Missouri Code of State Regulations
Title 13 - DEPARTMENT OF SOCIAL SERVICES
Division 70 - MO HealthNet Division
Chapter 4 - Conditions of Participant Participation, Rights and Responsibilities
Section 13 CSR 70-4.080 - State Children's Health Insurance Program
Current through Register Vol. 49, No. 18, September 16, 2024
PURPOSE: This rule establishes components of the State Children's Health Insurance Program which will provide health care coverage to uninsured, low income children pursuant to Senate Bill 632 enacted by the 89th General Assembly, 1998 and reauthorized by Senate Bill 577 enacted by the 94th General Assembly, 2007.
(1) Definitions.
(2) An uninsured child/children in a family(ies) with gross income of more than one hundred fifty percent (150%) of the federal poverty level shall not have had health insurance prior to application pursuant to 208.631, RSMo.
(3) Parent(s) and guardian(s) of uninsured children with gross income of more than one hundred fifty percent (150%) but less than three hundred percent (300%) of the federal poverty level must certify, as a part of the application process, that the child does not have access to affordable employer-sponsored health care insurance or other affordable health care coverage available to the parent(s) or guardian(s) through their association with an identifiable group (for example, a trade association, union, professional organization) or through the purchase of individual health insurance coverage. Access to affordable employer-sponsored health care insurance or other affordable health care coverage shall result in the applicant not being eligible for the Health Care for Uninsured Children program for the child/children in families with gross income of more than one hundred fifty percent (150%) but less than three hundred percent (300%) of the federal poverty level.
(4) An uninsured child/children with gross income of more than two hundred twenty-five percent (225%) but less than three hundred percent (300%) of the federal poverty level shall be eligible for service(s) thirty (30) calendar days after the application is received if the required premium has been received. An uninsured child/children with gross income of more than one hundred fifty percent (150%) but less than two hundred twenty-six percent (226%) of the federal poverty level shall be eligible for services once the required premium has been received.
(5) If the parent(s) or guardian(s) with an income of more than two hundred twenty-five percent (225%) of the federal poverty level fails to meet the premium payment requirements, a past due notice shall be sent requesting remittance within twenty (20) calendar days from date of the past due letter. Failure to make payment within this time period shall result in the child's ineligibility for coverage for ninety (90)-days.
(6) Premium adjustments shall be calculated yearly in March with an effective date of July 1 of the same calendar year. Individuals shall be notified of the change in premium amount at least thirty (30) days prior to the effective date.
(7) The thirty (30)-cal-endar-day delay in service delivery is not applicable to a child/children already participating in the program when the parent's or guardian's income changes.

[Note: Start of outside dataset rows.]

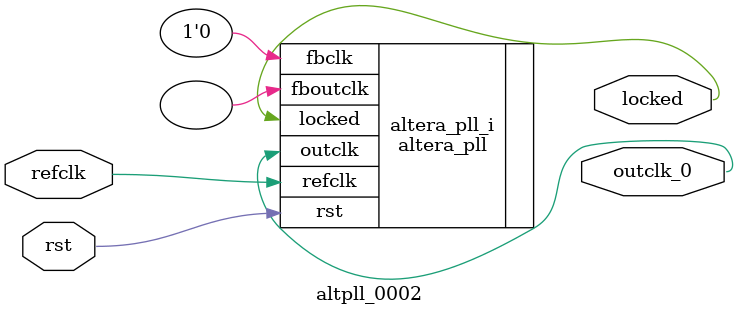
<source format=v>
`timescale 1ns/10ps
module  altpll_0002(

	// interface 'refclk'
	input wire refclk,

	// interface 'reset'
	input wire rst,

	// interface 'outclk0'
	output wire outclk_0,

	// interface 'locked'
	output wire locked
);

	altera_pll #(
		.fractional_vco_multiplier("false"),
		.reference_clock_frequency("50.0 MHz"),
		.operation_mode("normal"),
		.number_of_clocks(1),
		.output_clock_frequency0("106.000000 MHz"),
		.phase_shift0("0 ps"),
		.duty_cycle0(50),
		.output_clock_frequency1("0 MHz"),
		.phase_shift1("0 ps"),
		.duty_cycle1(50),
		.output_clock_frequency2("0 MHz"),
		.phase_shift2("0 ps"),
		.duty_cycle2(50),
		.output_clock_frequency3("0 MHz"),
		.phase_shift3("0 ps"),
		.duty_cycle3(50),
		.output_clock_frequency4("0 MHz"),
		.phase_shift4("0 ps"),
		.duty_cycle4(50),
		.output_clock_frequency5("0 MHz"),
		.phase_shift5("0 ps"),
		.duty_cycle5(50),
		.output_clock_frequency6("0 MHz"),
		.phase_shift6("0 ps"),
		.duty_cycle6(50),
		.output_clock_frequency7("0 MHz"),
		.phase_shift7("0 ps"),
		.duty_cycle7(50),
		.output_clock_frequency8("0 MHz"),
		.phase_shift8("0 ps"),
		.duty_cycle8(50),
		.output_clock_frequency9("0 MHz"),
		.phase_shift9("0 ps"),
		.duty_cycle9(50),
		.output_clock_frequency10("0 MHz"),
		.phase_shift10("0 ps"),
		.duty_cycle10(50),
		.output_clock_frequency11("0 MHz"),
		.phase_shift11("0 ps"),
		.duty_cycle11(50),
		.output_clock_frequency12("0 MHz"),
		.phase_shift12("0 ps"),
		.duty_cycle12(50),
		.output_clock_frequency13("0 MHz"),
		.phase_shift13("0 ps"),
		.duty_cycle13(50),
		.output_clock_frequency14("0 MHz"),
		.phase_shift14("0 ps"),
		.duty_cycle14(50),
		.output_clock_frequency15("0 MHz"),
		.phase_shift15("0 ps"),
		.duty_cycle15(50),
		.output_clock_frequency16("0 MHz"),
		.phase_shift16("0 ps"),
		.duty_cycle16(50),
		.output_clock_frequency17("0 MHz"),
		.phase_shift17("0 ps"),
		.duty_cycle17(50),
		.pll_type("General"),
		.pll_subtype("General")
	) altera_pll_i (
		.rst	(rst),
		.outclk	({outclk_0}),
		.locked	(locked),
		.fboutclk	( ),
		.fbclk	(1'b0),
		.refclk	(refclk)
	);
endmodule


</source>
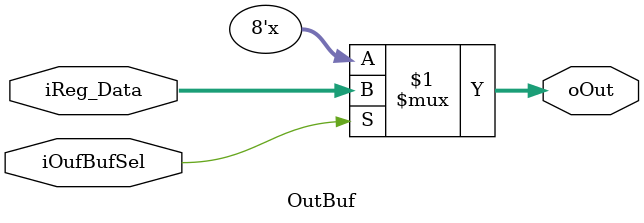
<source format=sv>
`timescale 1ns / 1ps


module MemSum_DP(
    //input   logic           iClk,
    //input   logic           iRst,
    
    input   logic           iRSrcSel,
    input   logic           iOufBufSel,

    input   logic   [7:0]   iRdData0,
    input   logic   [7:0]   iRdData1,

    output  logic   [7:0]   oWrData,
    output  logic   [7:0]   oOut,
    output  logic           oAlt
);

    // Reg & Wire - Logic
    logic   [7:0]   wAdd2Mux;

    /***********************************************
    // Instantiation
    ***********************************************/
    Mux_2x1 U_AMux_2x1  (
        .iSrcSel    (iRSrcSel),
        .iA         (8'b1),
        .iB         (wAdd2Mux),
        .oMux2Reg   (oWrData)
    );

    Comparator  U_Comp  (
        .iA     (iRdData1),
        .iB     (8'd10),
        .oAlt   (oAlt)
    );

    Adder   U_Add   (
        .iA     (iRdData0),
        .iB     (iRdData1),
        .oSum   (wAdd2Mux)
    );

    OutBuf  U_Out   (
        .iReg_Data  (iRdData0),
        .iOufBufSel (iOufBufSel),
        .oOut       (oOut)
    );

endmodule

/***********************************************
// Sub Modules
***********************************************/
module Mux_2x1 (
    input   logic           iSrcSel,
    input   logic   [7:0]   iA,
    input   logic   [7:0]   iB,
    
    output  logic   [7:0]   oMux2Reg
);

    always_comb
    begin
        oMux2Reg   = 8'b0;
        case (iSrcSel)
            1'b0    : oMux2Reg = iA;
            1'b1    : oMux2Reg = iB;
        endcase       
    end

endmodule

module Comparator (
    input   logic   [7:0]   iA,
    input   logic   [7:0]   iB,

    output  logic           oAlt
);

    assign  oAlt    = iA <= iB;

endmodule

module  Adder (
    input   logic   [7:0]   iA,
    input   logic   [7:0]   iB,

    output  logic   [7:0]   oSum
);

    assign  oSum    = iA + iB;

endmodule

module OutBuf (
    input   logic   [7:0]   iReg_Data,
    input   logic           iOufBufSel,

    output  logic   [7:0]   oOut
);

    assign  oOut    = iOufBufSel ? iReg_Data : 8'bz;

endmodule
</source>
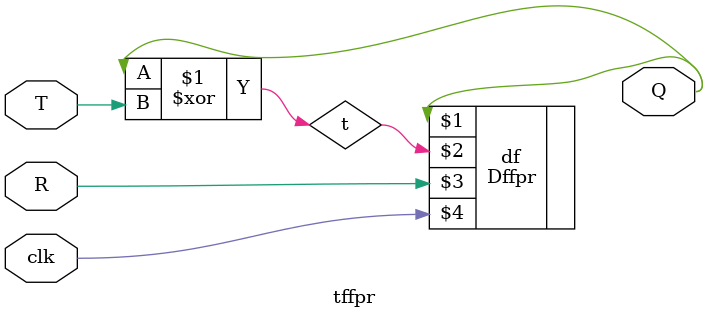
<source format=v>
module tffpr(Q,T,R,clk);
  input T,R,clk;
  output Q;
  wire t;
  xor (t,Q,T);
  Dffpr df(Q,t,R,clk);
endmodule



</source>
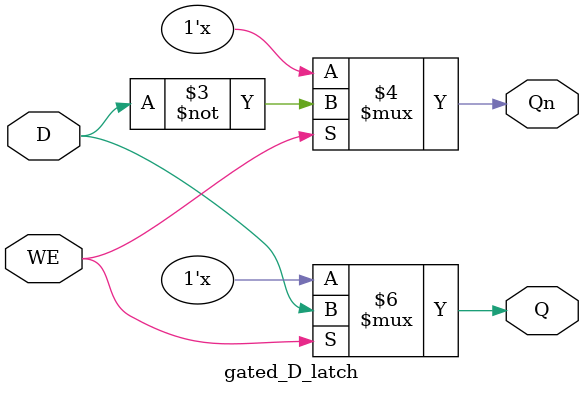
<source format=v>
module gated_D_latch(WE, D, Q, Qn);

    input WE;
    input D;
    output reg Q,Qn;

    always @ (*)
    begin
        if (WE == 1) begin
            Q <= D;
            Qn <= ~D;
        end
    end
endmodule
</source>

Coverage shall be extended for sixty (60) calendar days to allow for premium collection and to ensure continuity in coverage. Coverage shall be discontinued for the child/children if the premium payment is not made within the sixty- (60-) day extension.
(8) Any child identified as having "special health care needs," defined as a condition which left untreated would result in the death or serious physical injury of a child, who does not have access to affordable employer-subsidized health care insurance shall not be required to be without health care coverage in order to be eligible for services under sections 208.631 to 208.658, RSMo and shall not be subject to the thirty-(30-) day waiting period required under section 208.646, RSMo, as long as the child meets all other qualifications for eligibility.
(9) The total aggregate premiums for a family covered by this rule shall not exceed five percent (5%) of the family's gross income for a twelve- (12-) month period of coverage beginning with the first month of service eligibility. Waiver of premiums shall be made upon notification and documentation from the family that payments for premiums have been made up to five percent (5%) of their yearly gross income.
(10) For the purposes of this rule, a child/children whose annual maximum benefits of a particular medical service under their private insurance has been exhausted is not considered insured and does not have access to affordable health insurance.
*Original authority: 208.201, RSMo 1987, amended 2007; 208.631, RSMo 1998, amended 2002, 2006, 2007; 208.633, RSMo 1998; 208.636, RSMo 1998; 208.640, RSMo 1998, amended 2005, 2007; 208.643, RSMo 1998; 208.646, RSMo 1998; 208.647, RSMo 2004; 208.650, RSMo 1998; 208.655, RSMo 1998; and 208.657, RSMo 1998.